*REQUEST*
How many lines within the records include the word "Spread"? Only that number should be given.

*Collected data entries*
↓
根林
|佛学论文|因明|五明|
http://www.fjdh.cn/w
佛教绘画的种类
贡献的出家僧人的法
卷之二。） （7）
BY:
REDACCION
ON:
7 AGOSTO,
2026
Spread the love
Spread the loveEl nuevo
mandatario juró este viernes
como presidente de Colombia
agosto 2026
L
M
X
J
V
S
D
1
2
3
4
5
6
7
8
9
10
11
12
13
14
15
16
↑
↓
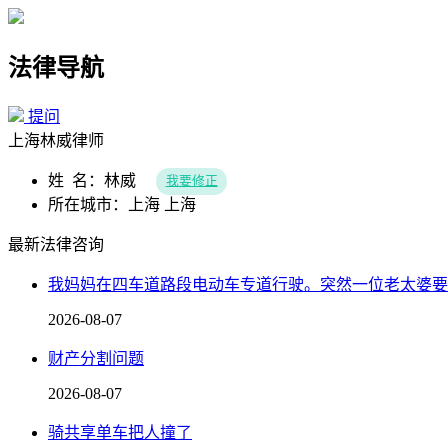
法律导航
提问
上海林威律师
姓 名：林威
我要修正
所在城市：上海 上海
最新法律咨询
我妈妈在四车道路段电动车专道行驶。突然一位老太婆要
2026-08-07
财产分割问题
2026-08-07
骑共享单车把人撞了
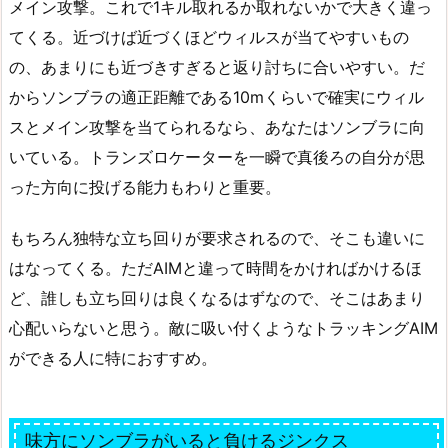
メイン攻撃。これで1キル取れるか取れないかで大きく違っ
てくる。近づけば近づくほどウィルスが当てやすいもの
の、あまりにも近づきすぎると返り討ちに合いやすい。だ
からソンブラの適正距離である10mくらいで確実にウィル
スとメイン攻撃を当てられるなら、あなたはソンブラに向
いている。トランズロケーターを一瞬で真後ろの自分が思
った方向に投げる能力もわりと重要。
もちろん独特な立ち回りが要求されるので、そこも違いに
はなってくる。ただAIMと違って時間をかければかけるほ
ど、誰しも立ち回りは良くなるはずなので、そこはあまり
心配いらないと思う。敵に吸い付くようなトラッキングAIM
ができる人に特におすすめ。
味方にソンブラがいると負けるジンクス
↑
*SOLUTION FOR THIS EXERCISE*
2